Kan

Regions with significant populations
- Bangladesh (Faridpur District Khulna District) West Bengal (Malda division, Presidency division)

Languages
- Bengali (Eastern Bengali, Central Bengali)

Religion
- Sunni Islam

Related ethnic groups
- Domba, Other Bengalis

= Kan (tribe) =

Indo-Aryan Muslim community

The Kan (কান), also known as Khalifa (খলিফা), are a Bengali Muslim community native to Bangladesh and the Indian state of West Bengal.

==Origin==
The Kan, a small Muslim community, were traditionally involved in the repairing of umbrellas. According to traditions, the Kan were originally members of the Dom community who converted to Islam. In addition to repairing umbrellas, the community is also involved in the manufacture of fishhooks.

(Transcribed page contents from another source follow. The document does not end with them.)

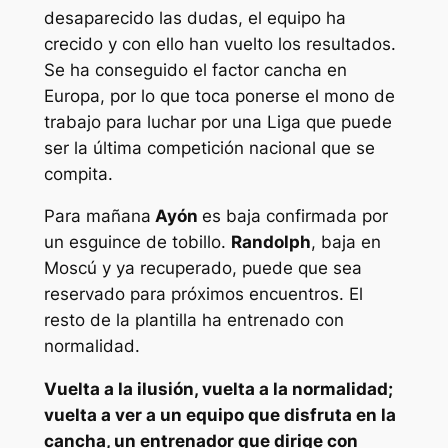
desaparecido las dudas, el equipo ha
crecido y con ello han vuelto los resultados.
Se ha conseguido el factor cancha en
Europa, por lo que toca ponerse el mono de
trabajo para luchar por una Liga que puede
ser la última competición nacional que se
compita.
Para mañana
Ayón
es baja confirmada por
un esguince de tobillo.
Randolph
, baja en
Moscú y ya recuperado, puede que sea
reservado para próximos encuentros. El
resto de la plantilla ha entrenado con
normalidad.
Vuelta a la ilusión, vuelta a la normalidad;
vuelta a ver a un equipo que disfruta en la
cancha, un entrenador que dirige con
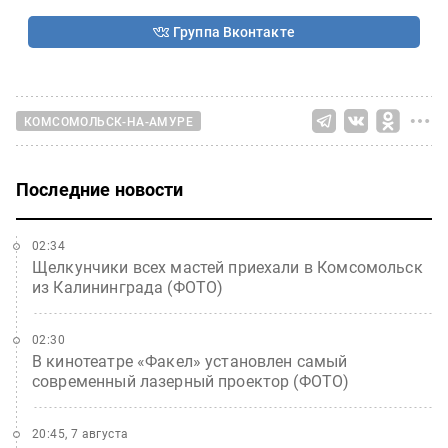
Группа Вконтакте
КОМСОМОЛЬСК-НА-АМУРЕ
Последние новости
02:34
Щелкунчики всех мастей приехали в Комсомольск
из Калининграда (ФОТО)
02:30
В кинотеатре «Факел» установлен самый
современный лазерный проектор (ФОТО)
20:45, 7 августа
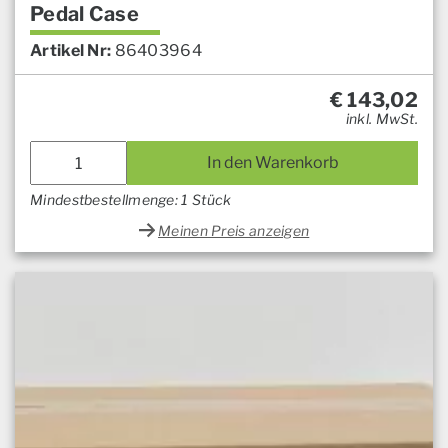
Pedal Case
Artikel Nr:
86403964
€
143,02
inkl. MwSt.
In den Warenkorb
Mindestbestellmenge: 1 Stück
Meinen Preis anzeigen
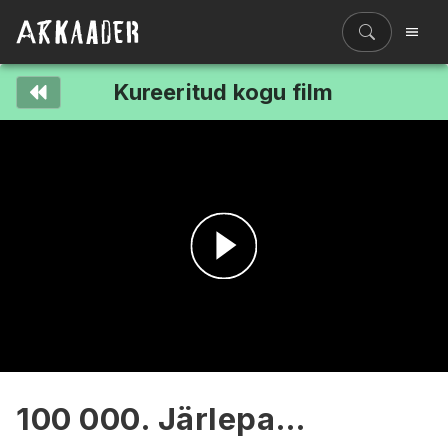
Kureeritud kogu film
Filmiriiul
Kureeritud kogud
Filmikaart
Ajajoon
Koolidele
Hinnad
Esita
ENG
video
100 000. Järlepa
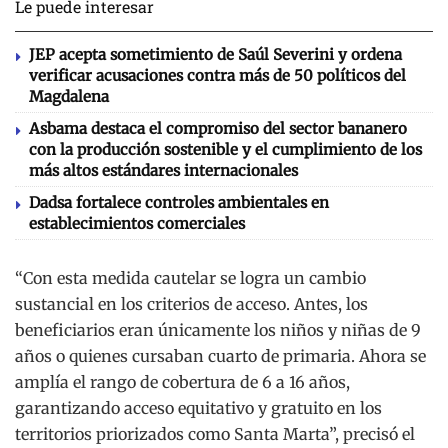
Le puede interesar
JEP acepta sometimiento de Saúl Severini y ordena
verificar acusaciones contra más de 50 políticos del
Magdalena
Asbama destaca el compromiso del sector bananero
con la producción sostenible y el cumplimiento de los
más altos estándares internacionales
Dadsa fortalece controles ambientales en
establecimientos comerciales
“Con esta medida cautelar se logra un cambio
sustancial en los criterios de acceso. Antes, los
beneficiarios eran únicamente los niños y niñas de 9
años o quienes cursaban cuarto de primaria. Ahora se
amplía el rango de cobertura de 6 a 16 años,
garantizando acceso equitativo y gratuito en los
territorios priorizados como Santa Marta”, precisó el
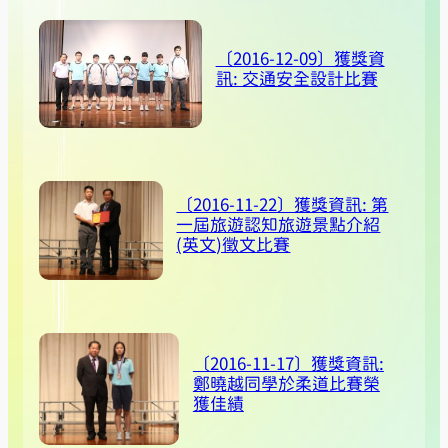
〔2016-12-09〕獲獎資
訊: 交通安全設計比賽
〔2016-11-22〕獲獎資訊: 第
一屆旅遊認知旅遊景點介紹
(英文)徵文比賽
〔2016-11-17〕獲獎資訊:
鄭曉越同學於柔道比賽榮
獲佳績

The community is found mainly in the districts of Murshidabad, 24 Parganas and Nadia in West Bengal and Faridpur District in Bangladesh.

==Present circumstances==
The Kan are still involved in the traditional occupation of umbrella repairing, and during the chaitra or rainy season, the community entirely devotes itself to the construction and repairing of umbrellas. This season lasts for almost six months, while for the remaining six months the community is involved in daily wage labour. A significant number of the community are now cultivators. They grow mainly paddy and wheat.

The Kan occupy distinct quarters in villages known as a paras. Each of these settlements contains an informal caste council known as a panchayat, which acts as an instrument of social control. The community are strictly endogamous, and marry close kin.